FREAK

Discussion in 'Discussion (AdGuard for Windows)' started by pablozi, Mar 7, 2015.

  1. pablozi

    pablozi Beta Tester

    Joined:
    Mar 4, 2014
    Messages:
    13
    Can Adguard expose us to FREAK attack? In fact AG is intercepting TLS connection and tests made by Safegroup members shows that Google Chrome with AG enabled is vurnerable but when HTTPS filtering was disabled browser was safe. Can devs say something more about this?
    https://freakattack.com/clienttest.html
     
  2. avatar

    avatar Administrator Staff Member Administrator

    Joined:
    Oct 26, 2010
    Messages:
    13,135
    Need some time to check it, thank you!

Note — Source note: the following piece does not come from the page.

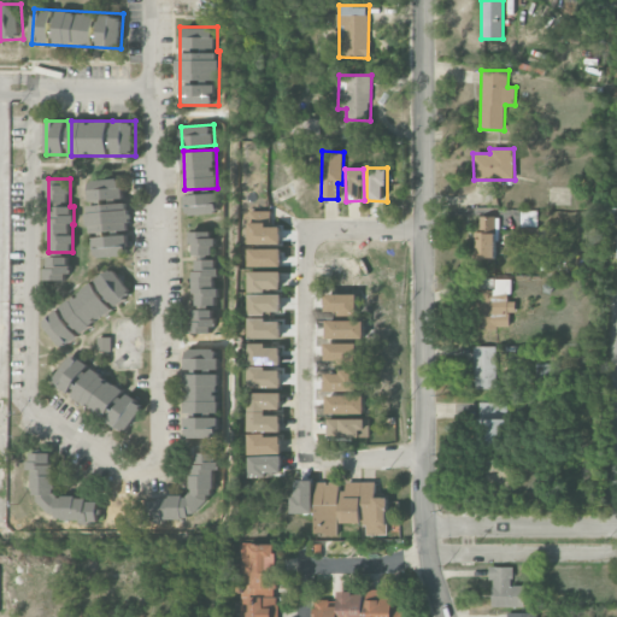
[(89,199),(123,199),(123,178),(89,180),(89,199)]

    ---------- Post added at 02:34 PM ---------- Previous post was at 01:39 PM ----------

    I've checked it and you're right, attack of such type is possible in current version.
    Although possibility is low because vulnerable ciphers are disabled.

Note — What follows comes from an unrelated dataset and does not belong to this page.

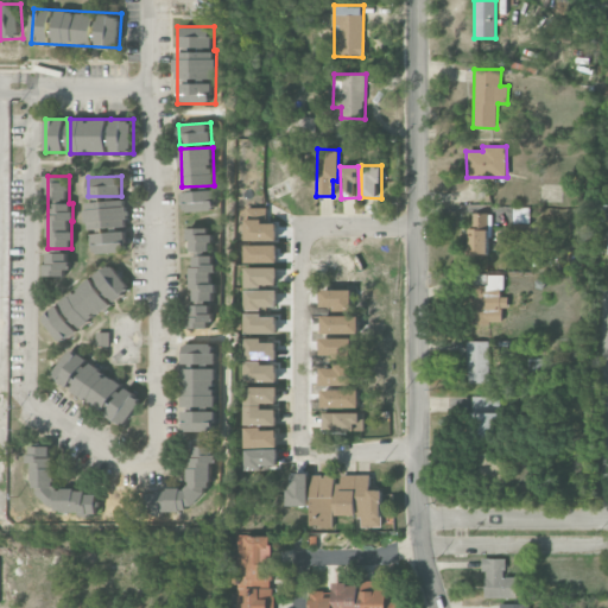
[(183,191),(184,211),(216,210),(216,191),(183,191)]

    We'll fix it in the next patch.
     
  3. niXta

    niXta Beta Tester

    Joined:
    Jan 19, 2015
    Messages:
    1
  4. vasily_bagirov

    vasily_bagirov Administrator Staff Member Administrator

    Joined:
    Jul 1, 2014
    Messages:
    6,902
    Thanks for mentioning it! We are already aware and it will be fixed by the release time.
     
  5. Boo Berry

    Boo Berry Moderator + Beta Tester Moderator

    Joined:
    May 30, 2012
    Messages:
    3,791
    FYI, this is now fixed in the latest Adguard for Windows beta build. I'm guessing the next OS X beta build might have this fixed too.
     
  6. avatar

    avatar Administrator Staff Member Administrator

    Joined:
    Oct 26, 2010
    Messages:
    13,135
    I hope this week we'll release new Mac beta fixing all SSL issues we have.